Comment by orbital-decay
2 years ago
Reliable search is just generally hard to implement for OSM, as it's highly chaotic. There's no single schema forced upon everyone. The same feature can be tagged in multiple ways, which are dependent on the consensus between mappers, country/jurisdiction, culture, particular mapper preference etc. This is especially relevant for addresses and businesses.
Um, the wiki is the single schema forced upon everyone: https://wiki.openstreetmap.org
Searching the schema works just fine, it's just hard to find typos and support natural language queries. Google set the standard for searching, we need to remember that we're literally comparing a volunteer project against the world leader in search who also has the money to employ a hundred distributed servers for every query versus the offline on-your-phone search of something like OsmAnd.
Borders is one of the few things that need to be different between countries (county, municipality, city group (Kreisstadt), city region (Städteregion), etc.: every country has a different hierarchy of subdivisions which OSM translates to numeric admin_level values). Some countries use the abbreviated street names like St. John St., others have the convention to expand Saint John Street. Different road types have different rules (is a tractor allowed on rural motorways? In Uganda maybe yes). These handful of things which you'll need to set per country are defined on the wiki, but 99% is the same. Particularly for searching where the name and POI tags like shop=x are the most relevant: after normalising the street name abbreviations, you're pretty much good.
Well, to be fair, the search isn't working well even when you enter the exact string. I just last week searched for a specific address, entered exactly the correct street name and the app just did not show the street name in my target city as a result. When clicking on the right location (taken from memory) the address was shown correctly, just the search did not work at all.
Also, in the same city, route planning (by bus) did not work. Which was a bit funny to me, when I lived there 10 years ago the city refused to make the bus data available to Google Maps, so back then it was Google Maps that also could not do route planning there.
I like Organic Maps, with its offline functionality it provides a layer of reliability that Google Maps is missing - and my phone has no Gapps anyway. But it's a pity neither search nor navigation is close to what Google can offer.
OSM Wiki is not the mechanically enforced schema, it's just a collection of knowledge about the actual tagging practice. Which is entirely chaotic, and the collective consensus is dynamic - usually the most used tag wins, but there are less used alternatives here and there.

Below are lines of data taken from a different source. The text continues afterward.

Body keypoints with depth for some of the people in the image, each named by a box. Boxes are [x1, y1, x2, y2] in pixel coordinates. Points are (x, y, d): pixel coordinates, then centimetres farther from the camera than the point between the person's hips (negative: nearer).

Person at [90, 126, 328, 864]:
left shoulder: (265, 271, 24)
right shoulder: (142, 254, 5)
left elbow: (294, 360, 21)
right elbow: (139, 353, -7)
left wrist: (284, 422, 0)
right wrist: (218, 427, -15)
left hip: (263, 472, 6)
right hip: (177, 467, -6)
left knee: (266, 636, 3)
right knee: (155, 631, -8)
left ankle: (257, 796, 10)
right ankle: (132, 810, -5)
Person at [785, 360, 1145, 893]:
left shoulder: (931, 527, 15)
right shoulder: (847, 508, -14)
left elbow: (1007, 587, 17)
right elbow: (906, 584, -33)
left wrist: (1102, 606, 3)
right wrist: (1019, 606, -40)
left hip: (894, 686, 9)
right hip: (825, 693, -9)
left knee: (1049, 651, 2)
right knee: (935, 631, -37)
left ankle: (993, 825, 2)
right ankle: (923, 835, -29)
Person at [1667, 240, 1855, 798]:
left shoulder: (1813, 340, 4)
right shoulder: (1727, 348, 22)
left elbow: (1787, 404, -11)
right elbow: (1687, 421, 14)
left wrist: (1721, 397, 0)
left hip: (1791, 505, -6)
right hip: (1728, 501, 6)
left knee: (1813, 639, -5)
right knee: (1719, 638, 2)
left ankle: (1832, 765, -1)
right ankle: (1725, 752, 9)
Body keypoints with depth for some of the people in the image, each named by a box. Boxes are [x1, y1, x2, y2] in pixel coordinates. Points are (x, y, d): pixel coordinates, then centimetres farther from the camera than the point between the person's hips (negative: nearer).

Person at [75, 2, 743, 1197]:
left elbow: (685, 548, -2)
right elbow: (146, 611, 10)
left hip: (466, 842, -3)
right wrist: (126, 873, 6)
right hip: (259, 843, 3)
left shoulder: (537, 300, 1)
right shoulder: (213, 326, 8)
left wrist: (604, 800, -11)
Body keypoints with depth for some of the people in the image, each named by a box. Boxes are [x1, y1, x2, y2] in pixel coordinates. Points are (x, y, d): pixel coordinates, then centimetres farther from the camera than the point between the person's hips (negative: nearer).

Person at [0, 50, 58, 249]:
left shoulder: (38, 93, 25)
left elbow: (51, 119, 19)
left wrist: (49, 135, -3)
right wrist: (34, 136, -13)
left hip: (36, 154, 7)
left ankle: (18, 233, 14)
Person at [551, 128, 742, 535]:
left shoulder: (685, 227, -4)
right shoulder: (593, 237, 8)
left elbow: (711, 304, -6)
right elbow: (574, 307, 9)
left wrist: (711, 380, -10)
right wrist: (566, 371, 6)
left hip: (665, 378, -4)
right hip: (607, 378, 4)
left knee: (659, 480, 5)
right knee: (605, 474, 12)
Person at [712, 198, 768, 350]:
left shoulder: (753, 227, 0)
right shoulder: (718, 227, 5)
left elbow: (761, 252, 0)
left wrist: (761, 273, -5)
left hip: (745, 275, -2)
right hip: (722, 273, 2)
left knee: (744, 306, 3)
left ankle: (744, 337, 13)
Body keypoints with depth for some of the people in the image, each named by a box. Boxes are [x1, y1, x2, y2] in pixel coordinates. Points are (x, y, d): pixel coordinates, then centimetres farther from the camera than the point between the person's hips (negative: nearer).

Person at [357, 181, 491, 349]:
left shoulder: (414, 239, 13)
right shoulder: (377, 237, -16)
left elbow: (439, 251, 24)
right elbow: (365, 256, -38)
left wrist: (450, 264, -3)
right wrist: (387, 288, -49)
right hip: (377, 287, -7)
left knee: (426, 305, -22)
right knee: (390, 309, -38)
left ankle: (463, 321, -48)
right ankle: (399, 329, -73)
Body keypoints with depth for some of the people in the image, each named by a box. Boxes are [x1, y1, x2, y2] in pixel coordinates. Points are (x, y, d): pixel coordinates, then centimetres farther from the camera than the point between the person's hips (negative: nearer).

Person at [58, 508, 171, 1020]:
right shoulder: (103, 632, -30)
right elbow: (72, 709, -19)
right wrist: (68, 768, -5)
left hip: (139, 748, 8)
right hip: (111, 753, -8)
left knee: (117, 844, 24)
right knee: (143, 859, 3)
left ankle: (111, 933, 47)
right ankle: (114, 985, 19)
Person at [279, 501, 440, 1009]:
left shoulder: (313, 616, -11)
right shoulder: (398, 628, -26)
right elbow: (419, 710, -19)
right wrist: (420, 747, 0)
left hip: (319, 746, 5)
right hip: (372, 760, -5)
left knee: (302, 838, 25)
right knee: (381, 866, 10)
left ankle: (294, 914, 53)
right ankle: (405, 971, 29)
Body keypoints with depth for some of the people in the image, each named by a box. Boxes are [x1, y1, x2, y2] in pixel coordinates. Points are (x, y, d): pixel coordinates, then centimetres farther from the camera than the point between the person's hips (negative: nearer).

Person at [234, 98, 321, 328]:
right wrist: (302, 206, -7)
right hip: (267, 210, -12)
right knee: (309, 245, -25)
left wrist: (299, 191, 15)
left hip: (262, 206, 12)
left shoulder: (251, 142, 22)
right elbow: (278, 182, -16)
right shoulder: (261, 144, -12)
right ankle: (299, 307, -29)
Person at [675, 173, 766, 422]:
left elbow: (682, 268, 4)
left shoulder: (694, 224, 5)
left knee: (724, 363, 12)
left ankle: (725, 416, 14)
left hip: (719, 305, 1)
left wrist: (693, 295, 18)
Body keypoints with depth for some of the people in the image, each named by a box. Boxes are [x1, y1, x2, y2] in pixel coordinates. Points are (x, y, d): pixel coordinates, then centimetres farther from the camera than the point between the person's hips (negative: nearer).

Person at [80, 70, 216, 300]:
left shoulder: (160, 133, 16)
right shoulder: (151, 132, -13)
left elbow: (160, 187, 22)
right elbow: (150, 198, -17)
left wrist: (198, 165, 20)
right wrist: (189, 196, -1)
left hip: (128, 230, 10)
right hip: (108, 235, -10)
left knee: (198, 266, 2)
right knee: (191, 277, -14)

There are many good proposals that failed to get traction due to too few people backing them up or for some other reason.
The addresses in particular are heavily dependent on the country and region. And of course OSM is a subject for controversies and stupid edit wars as well, just like Wikipedia.
I'm not criticizing OSM, mind you - just explaining why it's hard to implement a good search in it; you have to constantly adapt your application to what people actually use in the map in different countries/language communities.
See https://wiki.openstreetmap.org/wiki/Any_tags_you_like for confirmation of the first paragraph.
> The same feature can be tagged in multiple ways
That is not huge problem. You can support just the most common schema. Except some rare cases it will not have real bad consequences (note: as OSM mapper I put quite significant effort into getting rid of some pointless duplicates, but I do not consider it a blocker for data use).
The problem is that making search working well with descriptive, incomplete, typoed, confused input is really, really, really hard. Google Maps search is the most amazing Google project for me.